News

A Woman Was Allegedly Raped on a Train. People Nearby Did Nothing.

“The larger a group is, the less likely people are to step in and take action,” said one expert on the bystander effect.
Southeastern Pennsylvania Transportation Authority trains are seen parked in the vicinity of 30th Street Station in Philadelphia, Wednesday, June 19, 2019.
(AP Photo/Matt Rourke)

Want the best of VICE News straight to your inbox? Sign up here.

Spectators did nothing as a stranger raped a woman on a train near Philadelphia last week, police say.

Fiston Ngoy, 35, was charged with rape, sexual assault, aggravated indecent assault, and a litany of other charges after a Southeastern Pennsylvania Transportation Authority employee noticed “something wasn't right” with a woman on the train and called the police, according to the Associated Press. But people on the train “witnessed this horrific act” and did not call 911, a transportation authority said.

Advertisement

Surveillance video in the train case depicts Ngoy attempting to touch the victim while she tries to push him away, according to investigators. Ngoy then pushed her down, ripped off her clothes, and assaulted her. The assault lasted for eight minutes, according to the authorities.

“I’m appalled by those who did nothing to help this woman,” Timothy Bernhardt, the superintendent of the Upper Darby Township Police Department, said this weekend, according to the New York Times. “Anybody that was on that train has to look in the mirror and ask why they didn’t intervene or why they didn’t do something.”

But the “bystander effect” is far from uncommon. 

“The larger a group is, the less likely people are to step in and take action,” said Heather Hensman Kettrey, an assistant professor at Clemson University who has studied the bystander effect and ways to train people about countering it. “People tend to think somebody else is gonna do something.”

“The problem is, when everybody’s thinking that, then nobody does anything,” she said.

Ana Bridges, a University of Arkansas psychology professor who has studied the bystander effect, said that four conditions must be met in order for a bystander to intervene. People have to notice that something is wrong, confirm that what’s going on is dangerous, decide that they have a responsibility to stop it, and finally recognize that they have the necessary tools to do so.

Advertisement

“That’s a lot of things that can go wrong,” Bridges said. If just one of those conditions are missing, people tend not to intervene. 

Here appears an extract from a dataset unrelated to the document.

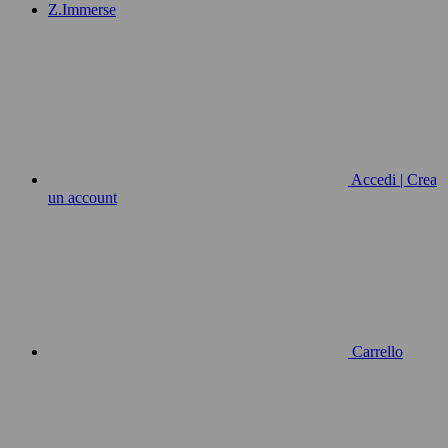
Z.Immerse
Accedi | Crea
un account
Carrello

The very concept of the effect has its roots in another story of sexual assault—that of Kitty Genovese, a 28-year-old bartender who was raped and robbed in front of her Queens, New York City apartment building in 1964. Her neighbors, the lore went, did nothing to stop it, though recent research has uncovered that parts of the Genovese story are apocryphal. 

“For more than half an hour 38 respectable, law-abiding citizens in Queens watched a killer stalk and stab a woman in three separate attacks in Kew Gardens,” blared a New York Times article written two weeks after Genovese’s death. A cop told the Times that he was bewildered that so many “good people” had, apparently, ignored Genovese’s cries for help.

However, researchers found, only a few people could have “watched” the attack. At least two people also said they called the cops, and one came out to help Genovese, holding her as she died. But the bystander effect remains real and particularly hard to demolish in cases of sexual assault. 

Advertisement

“We live in what’s been called a ‘rape culture,’ where we ascribe to a lot of cultural narratives that essentially exonerate perpetrators, blame victims, make the environment hostile to victims,” Kettrey said. “We don’t always recognize sexual assault. We’re not always sympathetic to victims of sexual assault.”

While the police account of the train attack is clearly egregious, sexual assaults aren’t often so obvious. They are frequently perpetrated by people who are known to the victim, not violent strangers.

“Although the precursors tend to happen around other people, the actual assaults themselves tend not to. The more common situation is that the victim is isolated at some point by the perpetrator,” Bridges said. “A lot of our work actually focuses on trying to recognize pre-assaultive cues, when there still may be opportunities for bystanders to intervene.”

Plus, in situations that seem like they may be edging towards sexual assault, women are often taught to be demure, rather than be combative, Bridges said. 

“It’s changing, I think, with generations,” she said. “But historically, this has been, ‘Just try to not rile the beast, and get out as fast as you can. Don’t make a scene.’ That’s a great survival strategy, but it makes it very hard to intervene.”

Court documents show that Ngoy is scheduled to have a preliminary hearing next Monday.  The victim, Bernhardt told a local CNN affiliate, is “an unbelievably strong woman.”

“She came forward, she provided a lot of information, and she's on the mend," he said.